Esse facto, associado ao mecanismo de despejo criado pela alteração recente da Lei do Arrendamento Urbano, em vigor desde Novembro de 2012, foi amplamente analisado no debate ocorrido após o passeio, nas instalações do Centro Em Movimento (CEM), na Rua dos Fanqueiros. Entre a assistência, ouviu-se muitas vezes falar na dramática mudança de cenário promovida pela alteração legislativa, sobretudo através da prorrogativa concedida aos senhorios de despejarem os inquilinos, caso as partes não cheguem a acordo sobre a actualização da renda. O fenómeno terá especial relevância estatística nos arrendamentos comerciais.

Apesar de ser consensual que a degradação da Baixa Pombalina é um processo “que não é novo, já vem de trás”, a maioria dos que participaram no debate relevou o papel decisivo da “lei das rendas” no processo de “expulsão” dos que estavam neste território há muito. E na sua consequente, e invariável, substituição por negócios associados ao turismo. Neste processo, o município não foi isentado de responsabilidades. Pelo contrário. “A Câmara Municipal de Lisboa é completamente cúmplice com a Lei das Rendas, apesar do que o António Costa e o PS andaram a dizer na campanha eleitoral ”, ouviu-se, a dada altura.
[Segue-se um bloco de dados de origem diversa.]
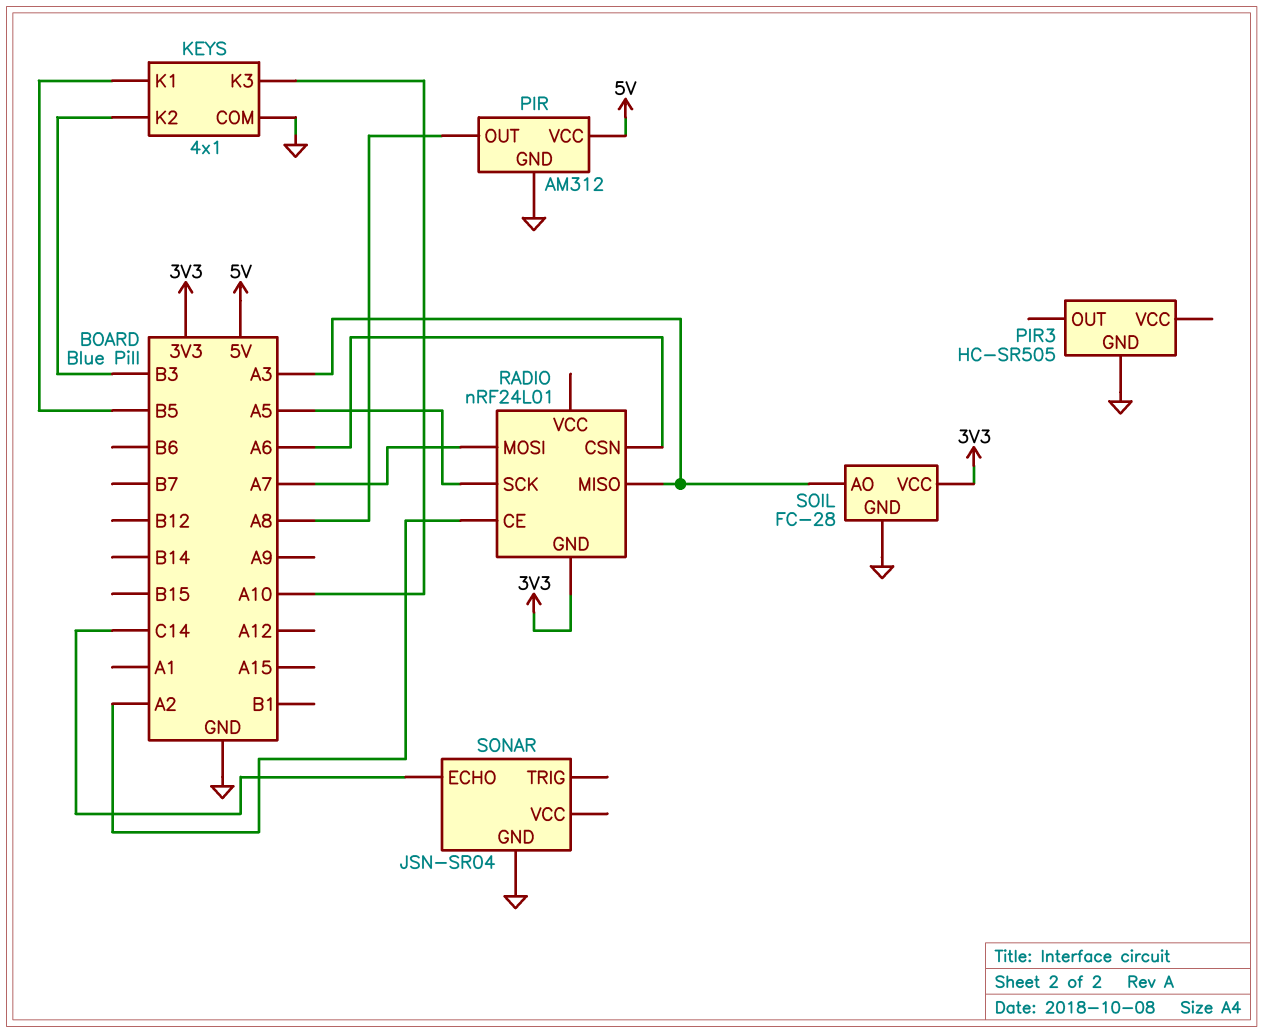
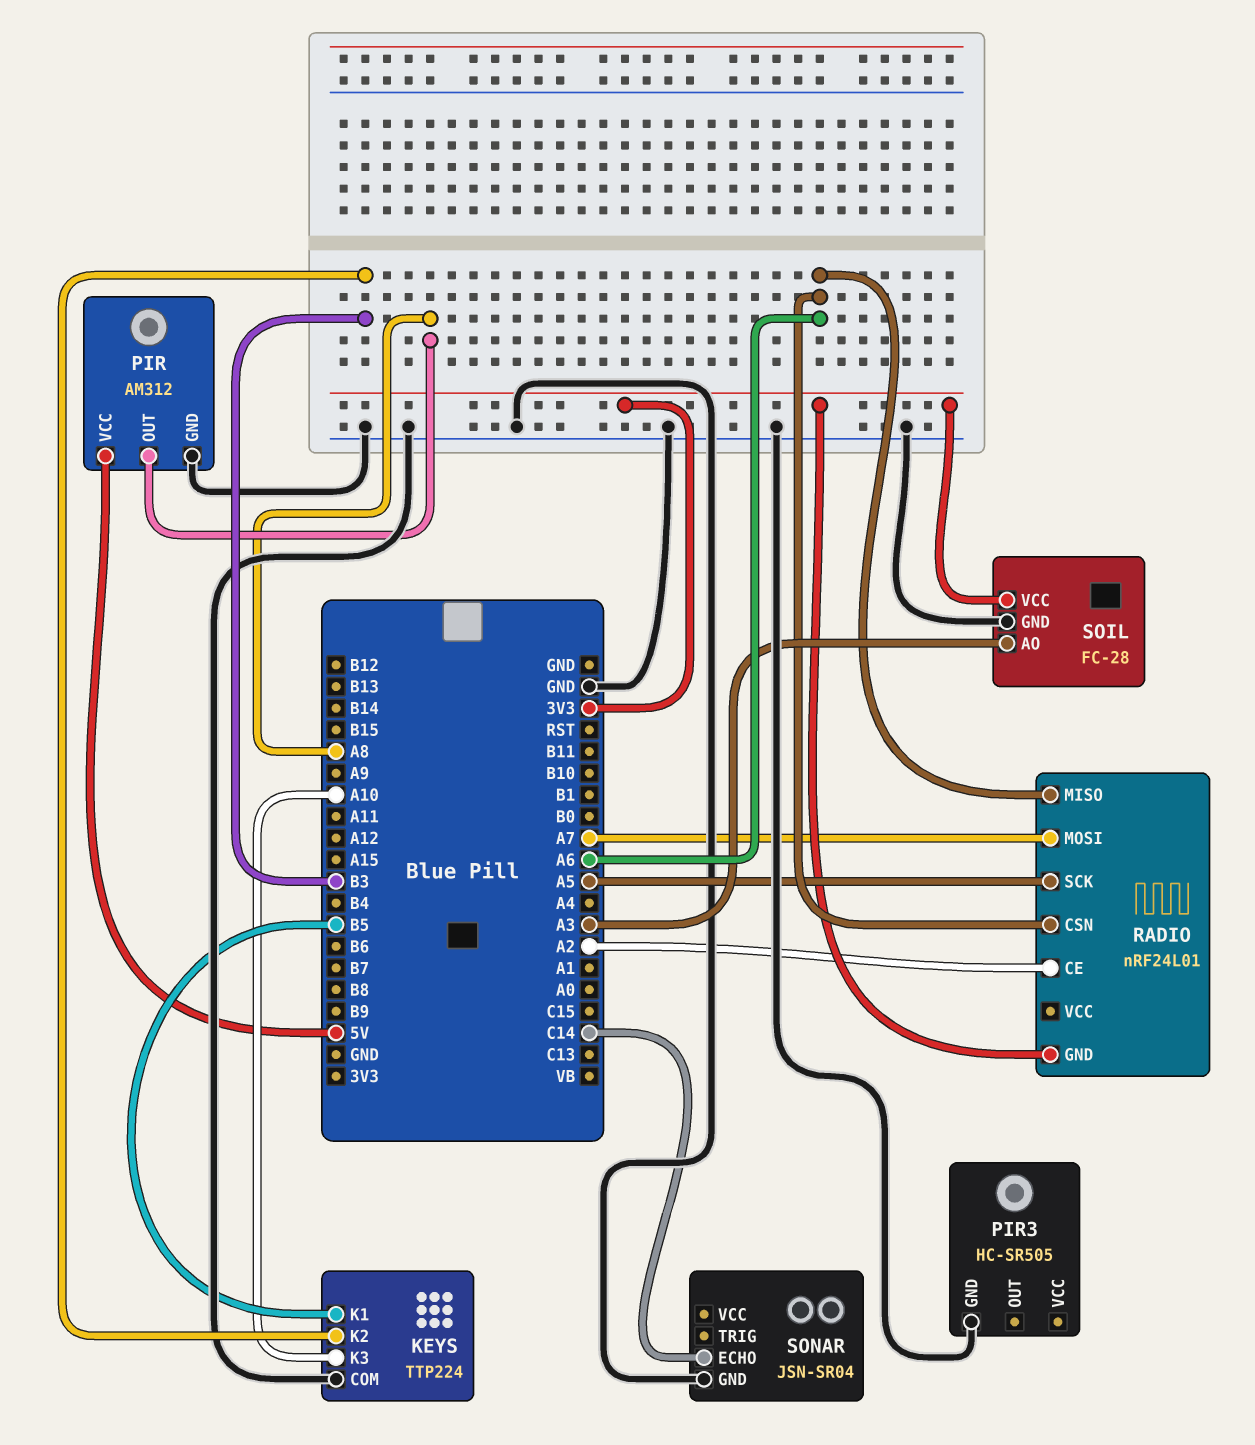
KEYS: 4x1 -> TTP224
RADIO pin MISO: A3 -> A6

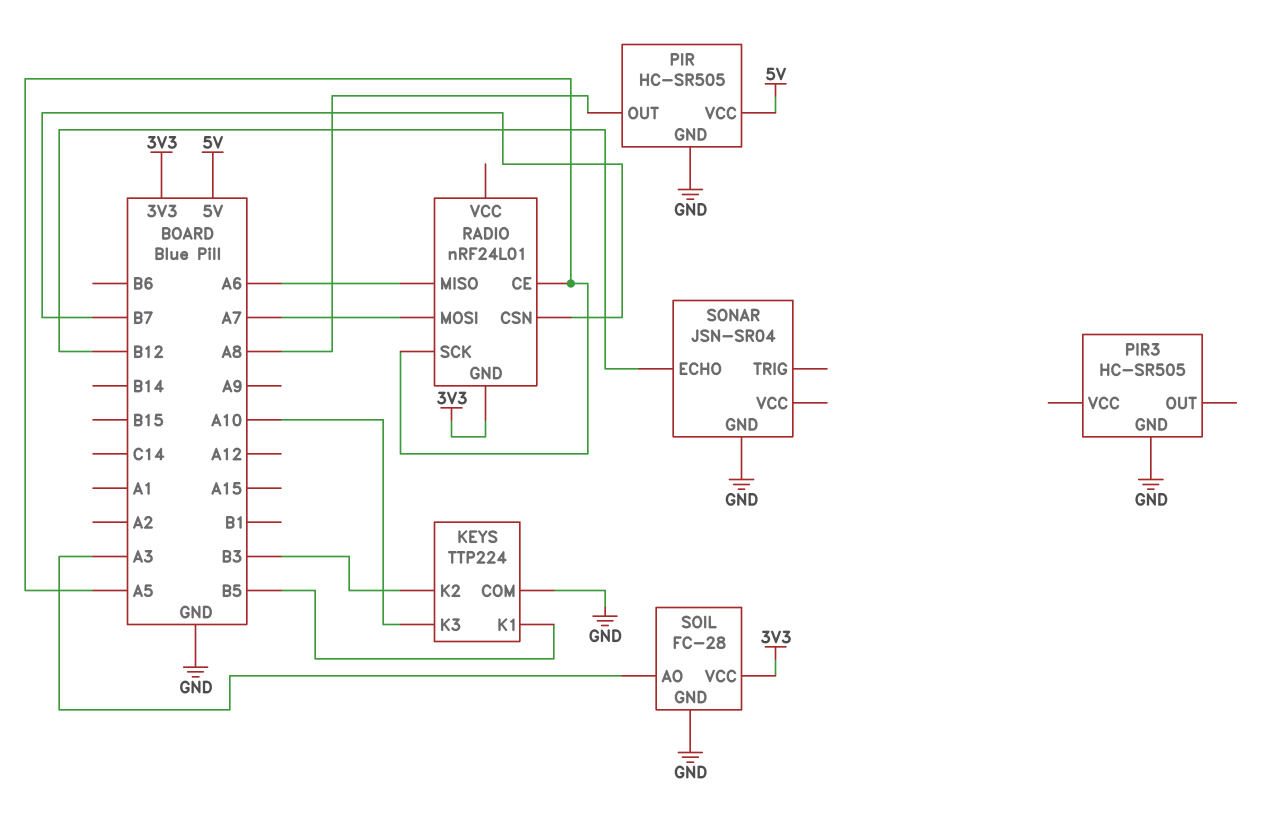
PIR: AM312 -> HC-SR505
RADIO pin CE: A2 -> A5
RADIO pin CSN: A6 -> B7
SONAR pin ECHO: C14 -> B12

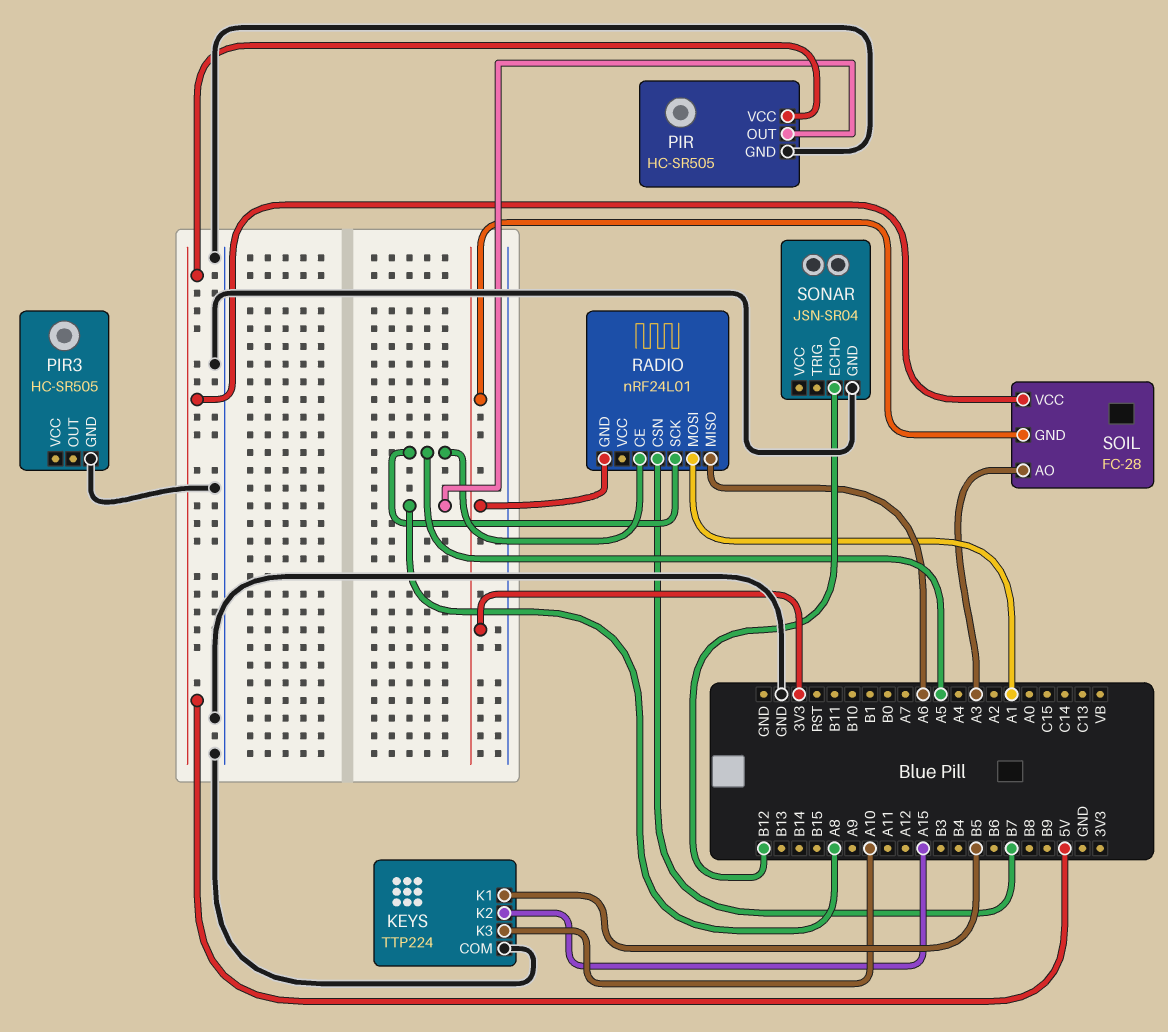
KEYS pin K2: B3 -> A15
RADIO pin MOSI: A7 -> A1
SOIL pin GND: GND -> 3V3
SOIL pin VCC: 3V3 -> 5V

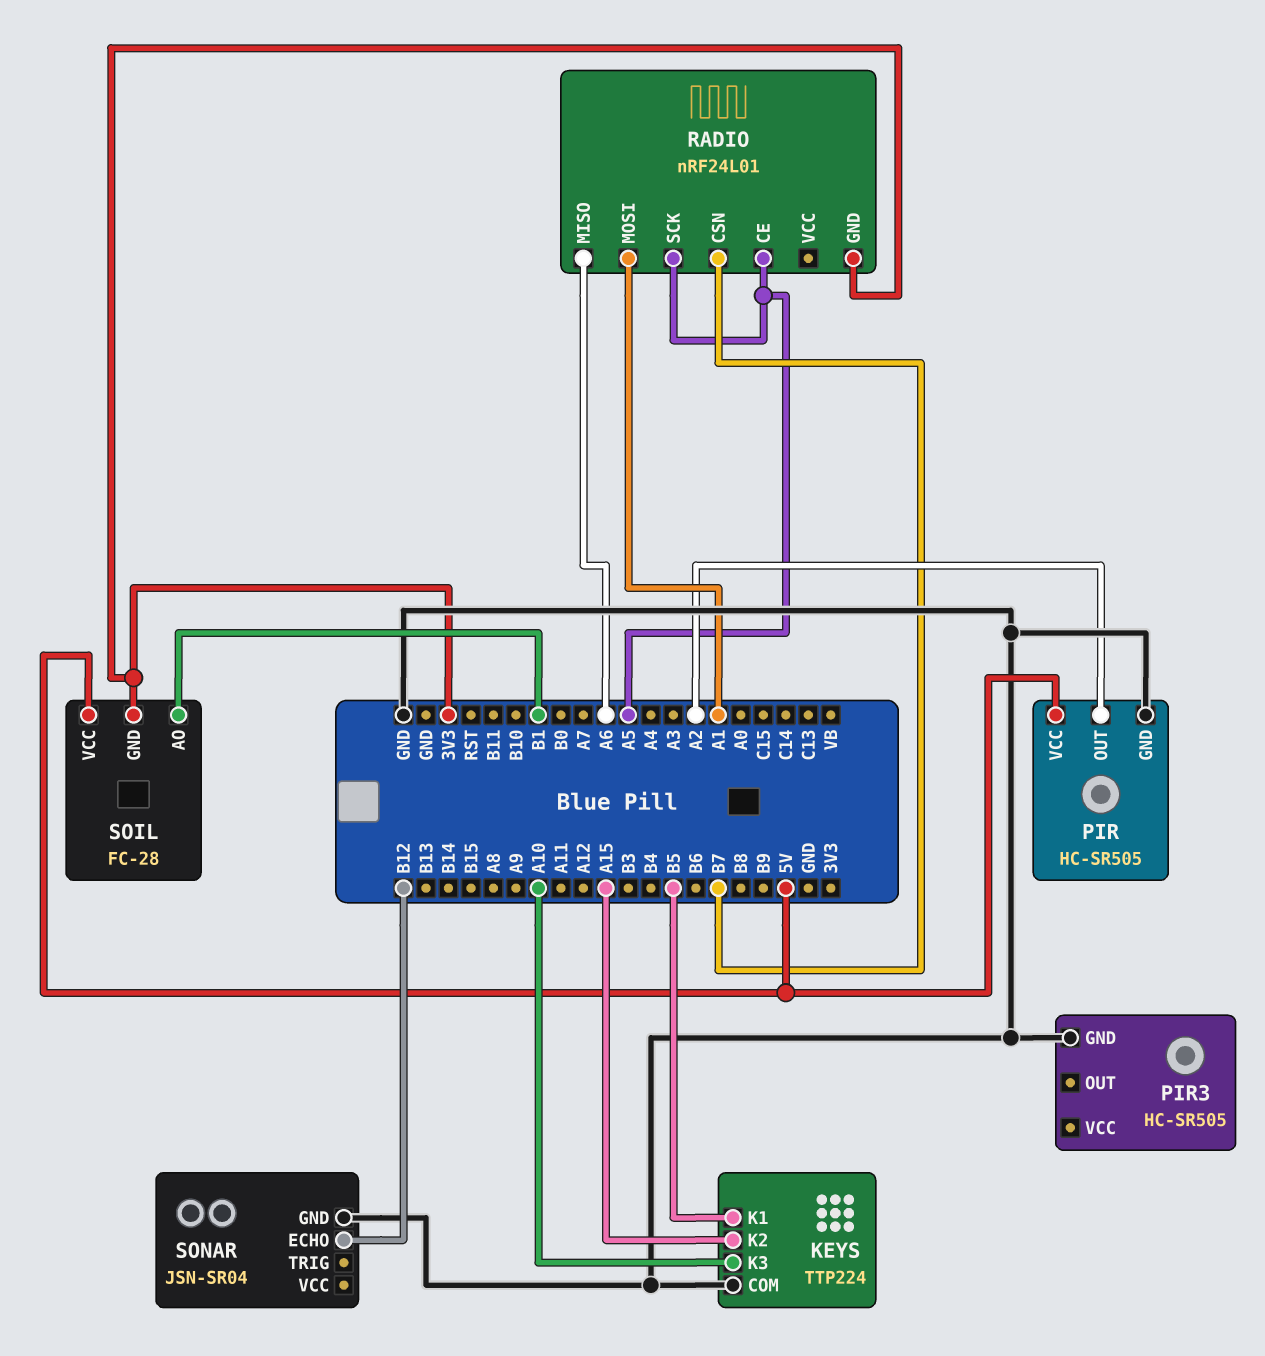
PIR pin OUT: A8 -> A2
SOIL pin AO: A3 -> B1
Especialmente criticado foi o vereador com o pelouro do Urbanismo. “O Manuel Salgado podia ter um papel importante, o de travar isto, mas não quer”, acrescentou-se. A maioria dos intervenientes na discussão frisou a aparente inoperacionalidade e falta de eficácia do Plano de Pormenor de Salvaguarda da Baixa Pombalina, aprovado há apenas três anos.

A revolução não será apenas de uso comercial e demográfico, passa muito pelas alterações arquitetónicas e construtivas. “As primeiras intervenções de reabilitação de edifícios destes quarteirões tinham como regra a preservação da estrutura pombalina em gaiola (em madeira). Hoje, do que vai sendo feito, temos muitas dúvidas que conservem as características originais”, salientou ao Corvo o casal de arquitectos Sérgio Antunes e Sofia Couto, que têm o atelier Auróra Arquitectos. “Além disso, estão a fazer-se alterações profundas, ao introduzirem-se corredores em edifícios que não os tinham. Perde-se, assim, essa memória de uma vivência pré-funcionalista”, lamentou Sérgio.